[Dataset extract — start]
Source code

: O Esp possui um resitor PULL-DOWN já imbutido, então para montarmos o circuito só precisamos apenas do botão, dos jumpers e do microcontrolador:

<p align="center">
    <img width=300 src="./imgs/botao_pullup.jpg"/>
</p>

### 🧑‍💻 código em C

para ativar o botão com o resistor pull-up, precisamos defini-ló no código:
[Dataset extract — finish]
[Dataset extract — start]
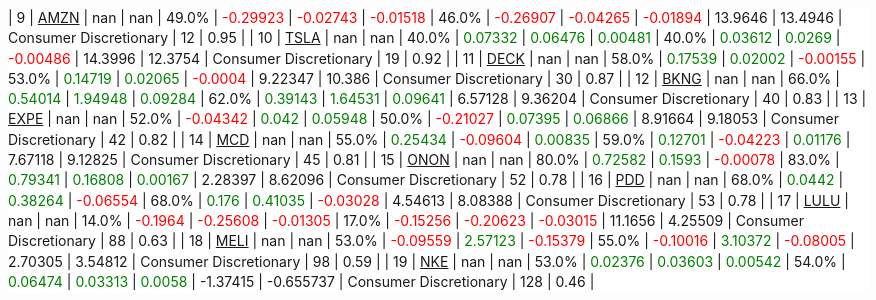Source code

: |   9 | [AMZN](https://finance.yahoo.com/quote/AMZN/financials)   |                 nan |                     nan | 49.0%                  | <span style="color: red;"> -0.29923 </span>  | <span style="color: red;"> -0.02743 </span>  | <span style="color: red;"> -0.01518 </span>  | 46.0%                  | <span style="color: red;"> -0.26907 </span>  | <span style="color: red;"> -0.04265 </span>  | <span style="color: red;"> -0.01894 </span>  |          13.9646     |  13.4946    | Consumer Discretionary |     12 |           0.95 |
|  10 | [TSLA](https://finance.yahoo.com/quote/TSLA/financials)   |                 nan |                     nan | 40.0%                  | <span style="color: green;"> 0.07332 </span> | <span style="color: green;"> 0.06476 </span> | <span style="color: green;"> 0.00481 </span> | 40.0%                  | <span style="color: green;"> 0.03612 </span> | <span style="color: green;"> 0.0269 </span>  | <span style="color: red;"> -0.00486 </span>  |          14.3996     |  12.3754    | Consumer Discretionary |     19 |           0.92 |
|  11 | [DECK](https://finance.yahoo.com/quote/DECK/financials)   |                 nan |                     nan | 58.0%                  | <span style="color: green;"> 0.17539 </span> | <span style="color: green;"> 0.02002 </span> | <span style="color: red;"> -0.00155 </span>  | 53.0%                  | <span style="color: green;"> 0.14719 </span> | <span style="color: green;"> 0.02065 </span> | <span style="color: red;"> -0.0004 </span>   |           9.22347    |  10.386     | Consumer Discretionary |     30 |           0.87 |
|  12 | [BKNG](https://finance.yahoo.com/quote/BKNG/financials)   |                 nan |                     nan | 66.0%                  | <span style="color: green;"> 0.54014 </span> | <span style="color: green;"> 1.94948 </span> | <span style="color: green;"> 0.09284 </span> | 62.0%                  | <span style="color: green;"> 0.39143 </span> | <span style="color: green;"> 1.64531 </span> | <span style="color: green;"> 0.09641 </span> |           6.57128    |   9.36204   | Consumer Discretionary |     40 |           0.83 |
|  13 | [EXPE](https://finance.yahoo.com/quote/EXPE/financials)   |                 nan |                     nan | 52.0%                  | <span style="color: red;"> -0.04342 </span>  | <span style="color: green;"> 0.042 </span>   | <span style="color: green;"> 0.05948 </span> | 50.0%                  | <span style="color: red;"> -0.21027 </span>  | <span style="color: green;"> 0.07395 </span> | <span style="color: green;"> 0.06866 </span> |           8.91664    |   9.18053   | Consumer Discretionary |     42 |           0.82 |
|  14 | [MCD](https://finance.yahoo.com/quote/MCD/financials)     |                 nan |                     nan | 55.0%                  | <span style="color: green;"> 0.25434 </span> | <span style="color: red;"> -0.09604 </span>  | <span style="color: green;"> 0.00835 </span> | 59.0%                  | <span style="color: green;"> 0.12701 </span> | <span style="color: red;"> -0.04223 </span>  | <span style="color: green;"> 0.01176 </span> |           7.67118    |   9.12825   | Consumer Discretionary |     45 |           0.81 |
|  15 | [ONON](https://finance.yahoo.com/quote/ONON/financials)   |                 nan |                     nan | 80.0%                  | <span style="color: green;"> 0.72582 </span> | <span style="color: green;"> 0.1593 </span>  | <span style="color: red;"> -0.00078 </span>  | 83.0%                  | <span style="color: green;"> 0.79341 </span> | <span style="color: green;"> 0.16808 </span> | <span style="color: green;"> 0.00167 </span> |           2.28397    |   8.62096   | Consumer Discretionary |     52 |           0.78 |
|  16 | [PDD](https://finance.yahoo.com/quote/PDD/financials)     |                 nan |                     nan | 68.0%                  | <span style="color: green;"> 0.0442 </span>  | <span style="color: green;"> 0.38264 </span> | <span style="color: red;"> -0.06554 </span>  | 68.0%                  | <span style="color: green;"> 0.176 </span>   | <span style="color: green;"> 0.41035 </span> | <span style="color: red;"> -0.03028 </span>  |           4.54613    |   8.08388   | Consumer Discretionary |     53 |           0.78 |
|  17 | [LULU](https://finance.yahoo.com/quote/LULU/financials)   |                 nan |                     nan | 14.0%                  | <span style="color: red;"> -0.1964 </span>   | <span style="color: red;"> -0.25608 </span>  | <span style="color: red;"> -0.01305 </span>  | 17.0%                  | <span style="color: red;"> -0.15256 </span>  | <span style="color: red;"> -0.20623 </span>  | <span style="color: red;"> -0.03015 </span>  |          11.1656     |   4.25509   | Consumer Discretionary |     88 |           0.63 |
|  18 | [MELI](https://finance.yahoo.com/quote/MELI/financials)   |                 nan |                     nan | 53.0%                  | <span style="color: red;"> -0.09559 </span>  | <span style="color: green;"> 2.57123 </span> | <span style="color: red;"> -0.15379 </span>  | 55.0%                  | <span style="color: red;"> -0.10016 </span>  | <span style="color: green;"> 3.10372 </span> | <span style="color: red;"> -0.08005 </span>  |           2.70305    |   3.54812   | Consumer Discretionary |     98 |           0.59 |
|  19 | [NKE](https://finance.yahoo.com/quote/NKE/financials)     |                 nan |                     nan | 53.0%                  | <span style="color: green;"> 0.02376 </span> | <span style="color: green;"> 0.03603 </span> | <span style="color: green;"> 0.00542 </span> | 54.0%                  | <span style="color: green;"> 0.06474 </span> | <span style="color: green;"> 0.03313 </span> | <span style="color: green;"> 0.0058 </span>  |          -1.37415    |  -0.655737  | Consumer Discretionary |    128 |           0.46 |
[Dataset extract — finish]
[Dataset extract — start]
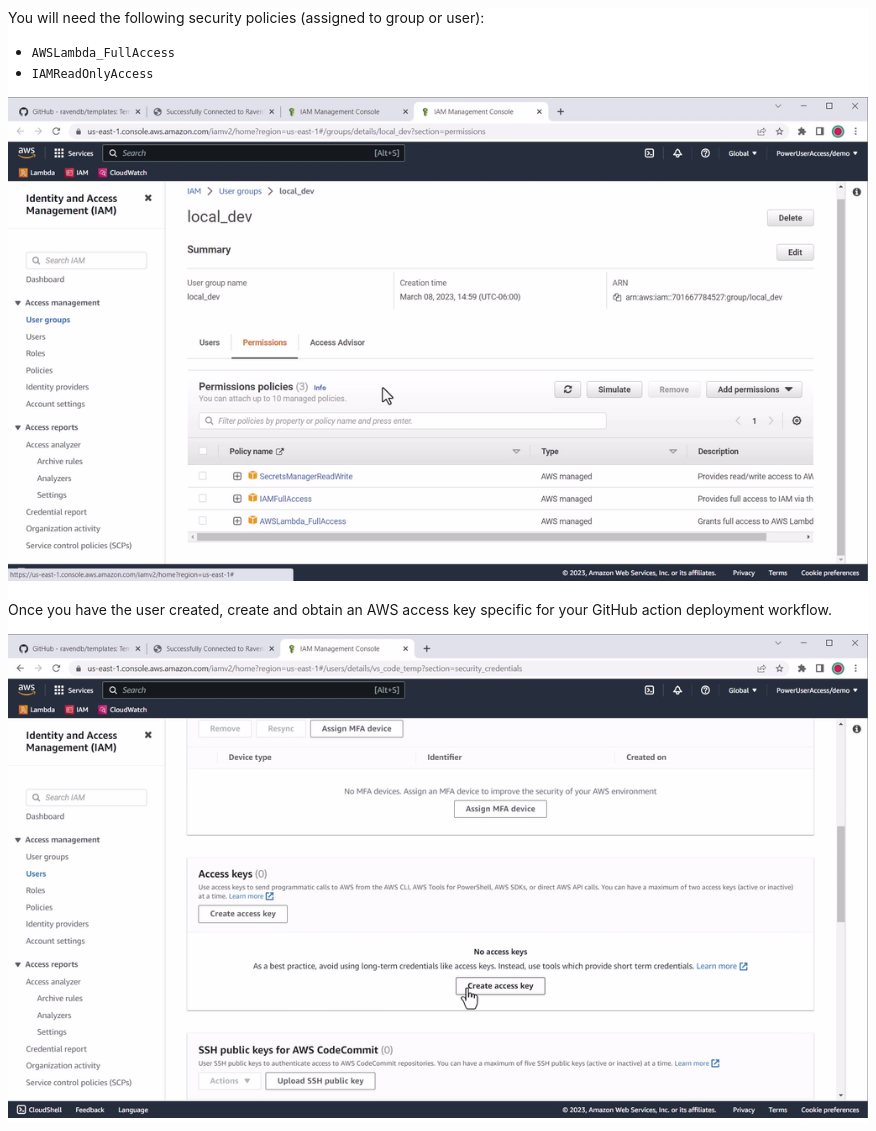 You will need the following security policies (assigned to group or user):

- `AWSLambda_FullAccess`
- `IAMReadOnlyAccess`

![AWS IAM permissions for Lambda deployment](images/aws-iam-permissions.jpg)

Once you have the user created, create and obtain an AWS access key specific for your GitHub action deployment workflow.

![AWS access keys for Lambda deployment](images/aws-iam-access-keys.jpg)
[Dataset extract — finish]
Look through the entries above and quote exactly the lines from the line with "O Esp possui" to the line with "### 🧑‍💻 código em C", counting both of those lines.

### Output:
: O Esp possui um resitor PULL-DOWN já imbutido, então para montarmos o circuito só precisamos apenas do botão, dos jumpers e do microcontrolador:

<p align="center">
    <img width=300 src="./imgs/botao_pullup.jpg"/>
</p>

### 🧑‍💻 código em C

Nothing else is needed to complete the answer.